DATASET RECORDS |
- Opening Delimiter -
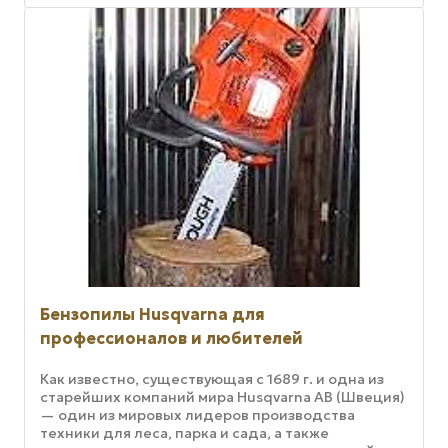
Бензопилы Husqvarna для
профессионалов и любителей
Как известно, существующая с 1689 г. и одна из
старейших компаний мира Husqvarna AB (Швеция)
— один из мировых лидеров производства
техники для леса, парка и сада, а также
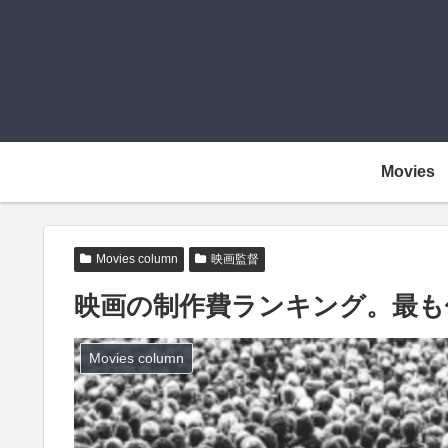
Movies
Movies column
映画監督
映画の制作費ランキング。最も
Movies column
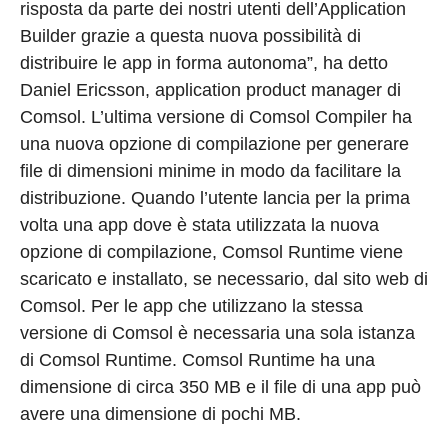
risposta da parte dei nostri utenti dell’Application
Builder grazie a questa nuova possibilità di
distribuire le app in forma autonoma”, ha detto
Daniel Ericsson, application product manager di
Comsol. L’ultima versione di Comsol Compiler ha
una nuova opzione di compilazione per generare
file di dimensioni minime in modo da facilitare la
distribuzione. Quando l’utente lancia per la prima
volta una app dove è stata utilizzata la nuova
opzione di compilazione, Comsol Runtime viene
scaricato e installato, se necessario, dal sito web di
Comsol. Per le app che utilizzano la stessa
versione di Comsol è necessaria una sola istanza
di Comsol Runtime. Comsol Runtime ha una
dimensione di circa 350 MB e il file di una app può
avere una dimensione di pochi MB.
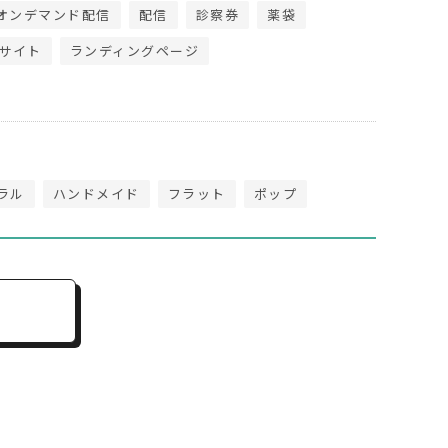
オンデマンド配信
配信
診察券
薬袋
サイト
ランディングページ
ラル
ハンドメイド
フラット
ポップ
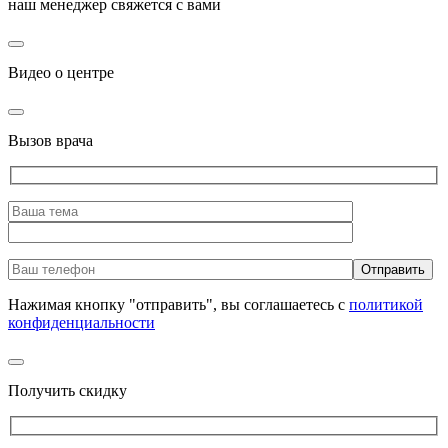
наш менеджер свяжется с вами
Видео о центре
Вызов врача
Нажимая кнопку "отправить", вы соглашаетесь с
политикой
конфиденциальности
Получить скидку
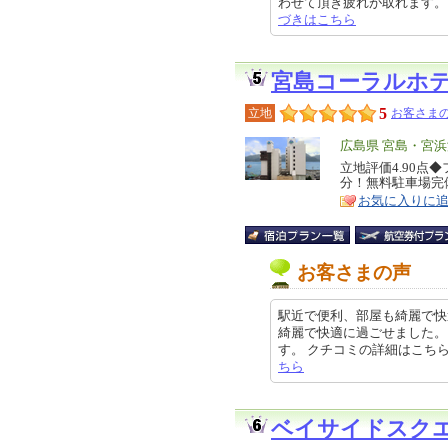
わせて頂き疲れが取れます。 今回も
づきはこちら
宮島コーラルホ
5
立地
お客さまの
エ
広島県 宮島・宮
リ
立地評価4.90点
特
分！無料駐車場完
ア
徴
お気に入りに
お客さまの声
駅近で便利、部屋も綺麗で快
綺麗で快適に過ごせました。
す。 クチコミの詳細はこちらから h
ちら
ベイサイドスク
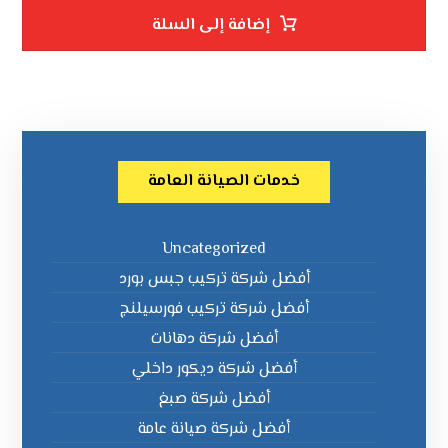
إضافة إلى السلة
خدمات الصيانة العامة
Uncategorized
أفضل شركة تركيب جبس بورد
أفضل شركة تركيب فورسيلنج
أفضل شركة دهانات
أفضل شركة ديكور داخلي
أفضل شركة صبغ
أفضل شركة صيانة عامة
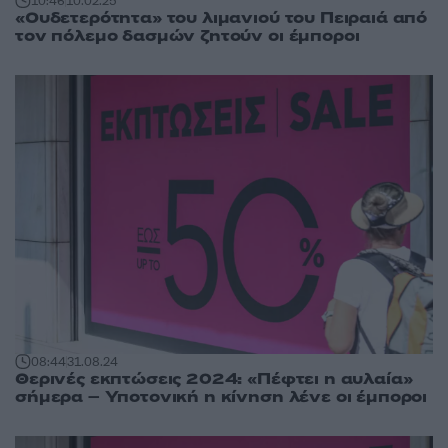
10:46
10.02.25
«Ουδετερότητα» του λιμανιού του Πειραιά από
τον πόλεμο δασμών ζητούν οι έμποροι
08:44
31.08.24
Θερινές εκπτώσεις 2024: «Πέφτει η αυλαία»
σήμερα – Υποτονική η κίνηση λένε οι έμποροι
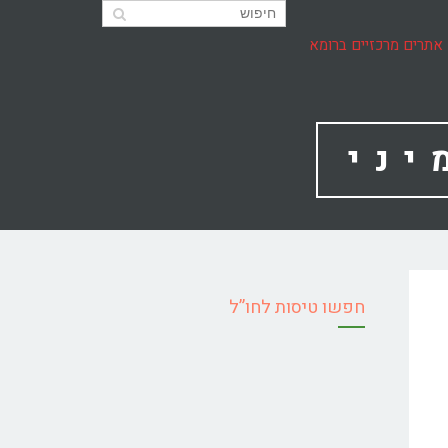
אתרים מרכזיים ברומא
יני
חפשו טיסות לחו”ל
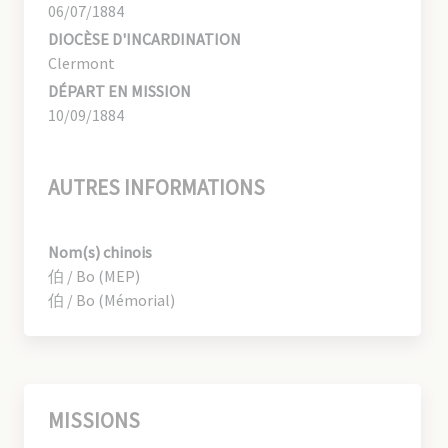
06/07/1884
DIOCÈSE D'INCARDINATION
Clermont
DÉPART EN MISSION
10/09/1884
AUTRES INFORMATIONS
Nom(s) chinois
伯 / Bo (MEP)
伯 / Bo (Mémorial)
MISSIONS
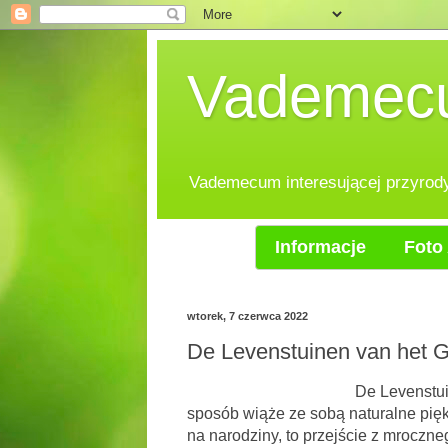
Vademecum
Vademecum interesującej przyrody.
Informacje
Foto 
wtorek, 7 czerwca 2022
De Levenstuinen van het G
De Levenstuin
sposób wiąże ze sobą naturalne pięk
na narodziny, to przejście z mroczne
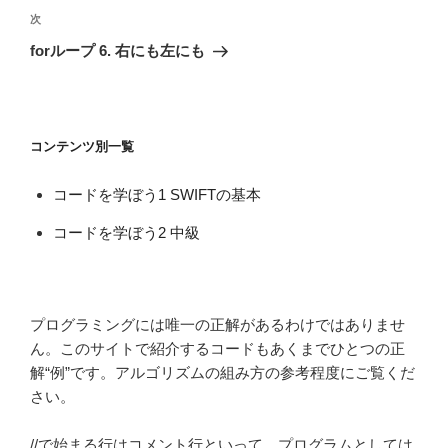
ビ
稿
次
次
ゲ
の
forループ 6. 右にも左にも
投
ー
稿
シ
ョ
コンテンツ別一覧
ン
コードを学ぼう1 SWIFTの基本
コードを学ぼう2 中級
プログラミングには唯一の正解があるわけではありませ
ん。このサイトで紹介するコードもあくまでひとつの正
解“例”です。アルゴリズムの組み方の参考程度にご覧くだ
さい。
//で始まる行はコメント行といって、プログラムとしては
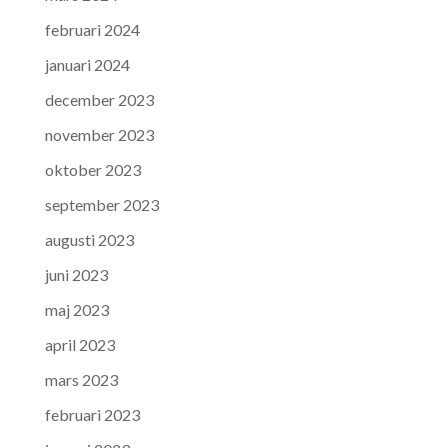
februari 2024
januari 2024
december 2023
november 2023
oktober 2023
september 2023
augusti 2023
juni 2023
maj 2023
april 2023
mars 2023
februari 2023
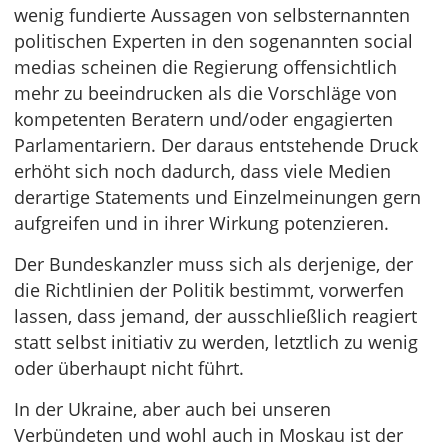
wenig fundierte Aussagen von selbsternannten
politischen Experten in den sogenannten social
medias scheinen die Regierung offensichtlich
mehr zu beeindrucken als die Vorschläge von
kompetenten Beratern und/oder engagierten
Parlamentariern. Der daraus entstehende Druck
erhöht sich noch dadurch, dass viele Medien
derartige Statements und Einzelmeinungen gern
aufgreifen und in ihrer Wirkung potenzieren.
Der Bundeskanzler muss sich als derjenige, der
die Richtlinien der Politik bestimmt, vorwerfen
lassen, dass jemand, der ausschließlich reagiert
statt selbst initiativ zu werden, letztlich zu wenig
oder überhaupt nicht führt.
In der Ukraine, aber auch bei unseren
Verbündeten und wohl auch in Moskau ist der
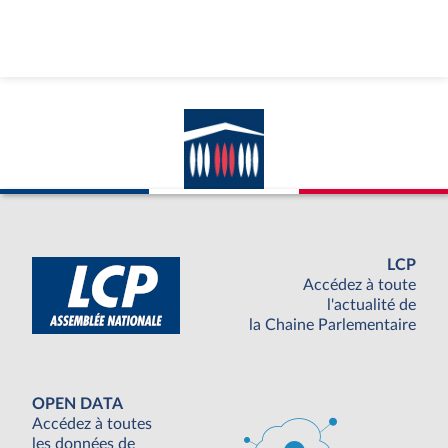
LCP
Accédez à toute
l'actualité de
la Chaine Parlementaire
OPEN DATA
Accédez à toutes
les données de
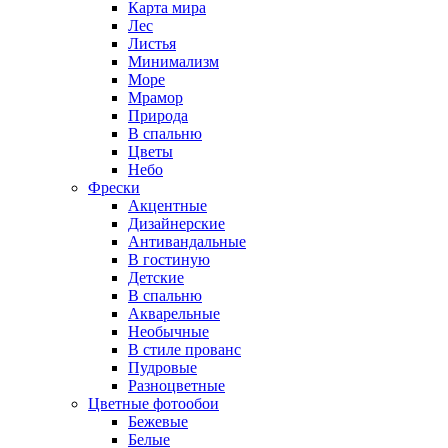
Карта мира
Лес
Листья
Минимализм
Море
Мрамор
Природа
В спальню
Цветы
Небо
Фрески
Акцентные
Дизайнерские
Антивандальные
В гостиную
Детские
В спальню
Акварельные
Необычные
В стиле прованс
Пудровые
Разноцветные
Цветные фотообои
Бежевые
Белые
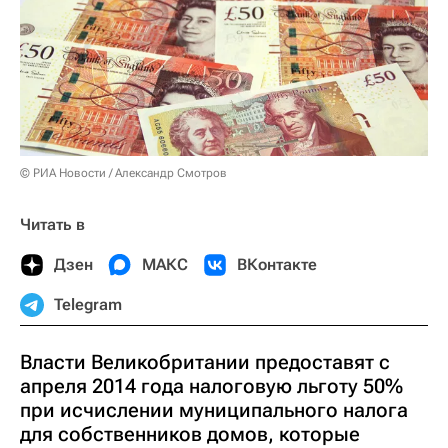
© РИА Новости / Александр Смотров
Читать в
Дзен
МАКС
ВКонтакте
Telegram
Власти Великобритании предоставят с
апреля 2014 года налоговую льготу 50%
при исчислении муниципального налога
для собственников домов, которые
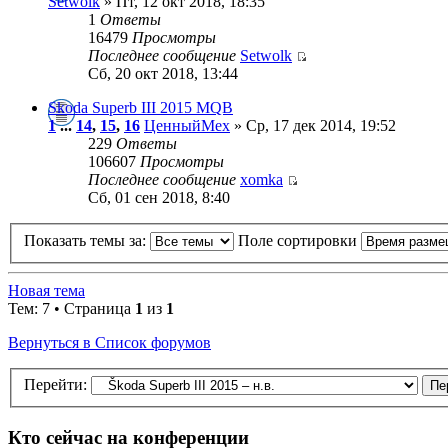
Setwolk
» Пт, 12 окт 2018, 18:35
1
Ответы
16479
Просмотры
Последнее сообщение
Setwolk
Сб, 20 окт 2018, 13:44
Skoda Superb III 2015 MQB
1
...
14
,
15
,
16
ЦенныйМех
» Ср, 17 дек 2014, 19:52
229
Ответы
106607
Просмотры
Последнее сообщение
xomka
Сб, 01 сен 2018, 8:40
Показать темы за:
Поле сортировки
Новая тема
Тем: 7 • Страница
1
из
1
Вернуться в Список форумов
Перейти:
Кто сейчас на конференции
- Closing Delimiter -
EXERCISE INSTRUCTIONS | What you return from the records above should be exactly everything from the line with "映画の制作費ランキング。最も" down to the line with "opzione di compilazione, Comsol Runtime viene", both kept, and no pictures.

EXERCISE OUTPUT |
映画の制作費ランキング。最も
Movies column
risposta da parte dei nostri utenti dell’Application
Builder grazie a questa nuova possibilità di
distribuire le app in forma autonoma”, ha detto
Daniel Ericsson, application product manager di
Comsol. L’ultima versione di Comsol Compiler ha
una nuova opzione di compilazione per generare
file di dimensioni minime in modo da facilitare la
distribuzione. Quando l’utente lancia per la prima
volta una app dove è stata utilizzata la nuova
opzione di compilazione, Comsol Runtime viene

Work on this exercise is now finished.